Задача же, которую я ставил перед собой в этой книге, – в другом: рассказать о том, как соотносится теория эволюции на основе естественного отбора с другими областями науки о живом, с другими естественными науками и наконец – с культурой в целом. Как отвечает современный дарвинизм на вызовы нашего времени, возникшие уже после не только выхода “Происхождения видов”, но и формирования основных положений СТЭ? Последние десятилетия были временем необычайных открытий в самых разных областях биологии и других наук. Кроме того, вопросы эволюции волнуют не только специалистов: к ним обращаются философы и физики, вокруг них кипят нешуточные мировоззренческие баталии. Как согласуется теория естественного отбора с новыми фактами, как выглядит она в свете новых концепций?

Рассмотрение этих вопросов, которым будут посвящены III и IV части книги, даст нам заодно хорошую возможность поговорить о тех аспектах эволюционной теории, что остались за пределами первой части. Но прежде мы рассмотрим другой вопрос: а каковы альтернативы дарвинизму?

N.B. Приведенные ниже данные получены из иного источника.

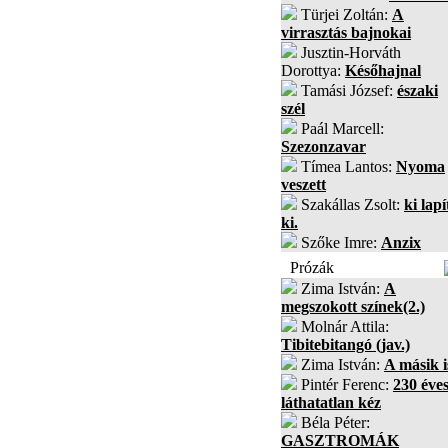
Türjei Zoltán:
A
virrasztás bajnokai
Jusztin-Horváth
Dorottya:
Későhajnal
Tamási József:
északi
szél
Paál Marcell:
Szezonzavar
Tímea Lantos:
Nyoma
veszett
Szakállas Zsolt:
ki lapí
ki.
Szőke Imre:
Anzix
Prózák
Zima István:
A
megszokott színek(2.)
Molnár Attila:
Tibitebitangó (jav.)
Zima István:
A másik i
Pintér Ferenc:
230 éves
láthatatlan kéz
Béla Péter:
GASZTROMÁK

Каких результатов достигли к нашему времени другие эволюционные концепции? Может быть, нынешнее господство СТЭ – не более чем результат инерции мышления ученых? И проблемы биологической эволюции гораздо глубже и успешнее решаются в недарвиновских теориях, несправедливо отодвинутых на периферию научного мира?

Часть II

Соперники дарвинизма

Как уже говорилось выше, сегодня слова “теория эволюции” и “дарвинизм” воспринимаются как абсолютные синонимы. Не только далекие от биологии люди, но и многие профессиональные биологи либо вовсе не подозревают о существовании иных, недарвиновских объяснений эволюции, либо полагают, что эти теории остались где-то в далеком прошлом науки – вместе с представлениями о флогистоне и мировом эфире и геоцентрической системой мира.

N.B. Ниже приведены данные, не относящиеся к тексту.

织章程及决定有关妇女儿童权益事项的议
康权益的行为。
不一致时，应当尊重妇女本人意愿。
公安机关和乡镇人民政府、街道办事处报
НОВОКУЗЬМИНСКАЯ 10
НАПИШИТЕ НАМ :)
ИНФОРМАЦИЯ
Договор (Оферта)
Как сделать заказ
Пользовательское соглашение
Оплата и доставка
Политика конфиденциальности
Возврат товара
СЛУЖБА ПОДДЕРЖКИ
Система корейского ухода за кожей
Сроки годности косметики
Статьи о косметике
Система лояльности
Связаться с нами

Так, однако, было далеко не всегда. Если сам феномен эволюции после выхода “Происхождения видов” быстро и почти без сопротивления был признан непреложным фактом и в дальнейшем уже никогда не подвергался сомнению в научном мире (о ненаучных попытках его ревизии см. главу 9), то предложенные Дарвином механизмы ее убедили далеко не всех. Первые десятилетия после выхода главной книги Дарвина стали временем рождения множества теорий о возможных механизмах эволюции. Общее их число не поддается подсчету: своя теория на эту тему была чуть ли не у каждого уважающего себя профессора зоологии или ботаники.

Разумеется, я не могу – да и не вижу надобности – рассказать в своей книге обо всех этих концепциях. Желающим узнать подробнее о наиболее оригинальных и/или популярных из них советую прочесть прекрасную книгу одного из пионеров российской генетики Юрия Филипченко “Эволюционная идея в биологии”. Правда, в ней разбираются только теории, опубликованные не позже 1924 года – года выхода книги. Но, как мы увидим в дальнейшем, последующие почти сто лет дали крайне мало материала, который Филипченко мог бы включить в свою книгу.

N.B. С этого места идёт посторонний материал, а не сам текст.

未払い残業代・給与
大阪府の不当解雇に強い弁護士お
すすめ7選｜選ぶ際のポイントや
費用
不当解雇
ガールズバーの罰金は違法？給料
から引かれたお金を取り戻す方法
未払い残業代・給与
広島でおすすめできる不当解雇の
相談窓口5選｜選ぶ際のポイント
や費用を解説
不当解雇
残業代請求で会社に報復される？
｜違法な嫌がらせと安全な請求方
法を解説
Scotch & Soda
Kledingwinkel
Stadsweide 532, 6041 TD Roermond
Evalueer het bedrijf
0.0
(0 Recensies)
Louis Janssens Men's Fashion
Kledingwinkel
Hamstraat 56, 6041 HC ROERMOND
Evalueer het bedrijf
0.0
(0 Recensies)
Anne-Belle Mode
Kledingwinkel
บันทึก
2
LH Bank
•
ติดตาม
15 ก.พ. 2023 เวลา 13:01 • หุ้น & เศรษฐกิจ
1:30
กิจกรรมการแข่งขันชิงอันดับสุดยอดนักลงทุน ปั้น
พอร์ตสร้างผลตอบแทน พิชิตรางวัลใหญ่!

Здесь же мы рассмотрим лишь несколько недарвиновских эволюционных концепций, заметно повлиявших на развитие теории биологической эволюции (хотя бы посредством резкой критики дарвинизма и полемики с ним). Мне кажется, что рассмотрение их содержания и исторической судьбы позволит многое понять и в современных представлениях об эволюции, и в том, что вообще такое фундаментальная научная теория, и как они могут взаимодействовать между собой.

И первым в нашей маленькой галерее исторических оппонентов дарвинизма по праву будет самый старый, самый популярный, самый влиятельный его соперник – ламаркизм.